A Santino le gusta, le encanta, perder un día de verano y ganar un invierno en el campo del Laracha. Le gusta cantar por Sabina con la bufanda de los 10 años sobre el escenario y gritar el color del que tiene pintado el corazón. No le gusta sufrir, a Santino, pero sufre, irremediablemente blanquiazul, todavía enamorado de su sonrisa. De la nostalgia de su sonrisa. Siempre tuvo el refugio de Riazor, y la ilusión y la pasión y todas esas cosas inexplicables y deportivistas que sustituían a mujeres que sustituían a otras mujeres que a su vez ocupaban el lugar de aquella que supo conquistar pero no guardar. Ahora, con tantas balas perdidas, tantos ojos olvidados, derrotas en colección, parece que todo se le desmorona a la más tenue brisa.
Porque al Dépor nadie supo construirle armadura que necesitaba, que todavía necesita, y se resquebraja el equipo ante la más leve jugada ensayada, se pierde en sí mismo con cualquier balón en largo inocente. Sangra el enfermo y su fina piel arrugada no puede repeler ningún ataque ni contener los brotes. Camino de arrancarse la piel tiras, empezar de nuevo al desnudo con la amarga muerte de la B acechando entre el frío.
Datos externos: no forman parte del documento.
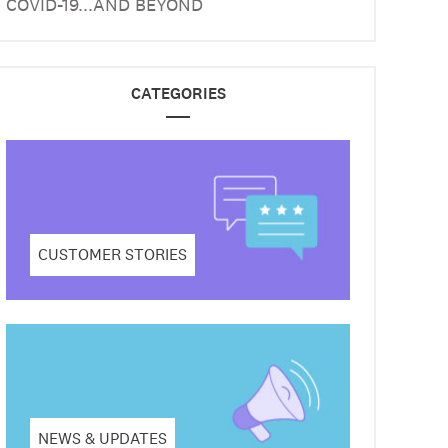
COVID-19...AND BEYOND
CATEGORIES
CUSTOMER STORIES
NEWS & UPDATES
Llegó, todavía llega, otro Víctor, con la esperanza de convertir el blanquiazul en serpiente, y desprenderse de la piel vieja, muerta, esa débil de discurso vacío, no preparada para los predadores de la jungla, repelente al barro y el contacto, huidiza de la pelota parada.
A Santino le gusta Sánchez del Amo. Tal vez no tanto como el ‘puta Gijón’, seguro que no tanto como reírse con las ambiciones sexuales de Borjita. Pero le lleva al menos a pensar en su refugio de vuelta. En un balón parado cualquiera. O en los cojones de Laureano tapando el sol. Quizás en la clase de Haris que tanto gusta al señor Bermejo, quizás en la capitanía de mando y piernas de Bergantiños que entre golpes enamora a Núñez. Piensa en esa caja de música con forma de escudo que se incrustó en el pecho, entre pulmón y pulmón alojada, guardando cientos, miles, de voces y cánticos, penas y alegrías; ese pequeño mecanismo al que Riazor le da cuerda para que de su garganta brote ese desmedido sentimiento que le pierde y le gana, le lleva y le trae.
Piensa Santino que tal vez, de la mano de VSDA, la piel del Dépor se endurezca, y a la vez se vuelva suave y tersa, como recubierta por una finísima capa de mármol pulido, casi imperceptible, que deje ver sus líneas acompasadas y descubra magnéticas victorias.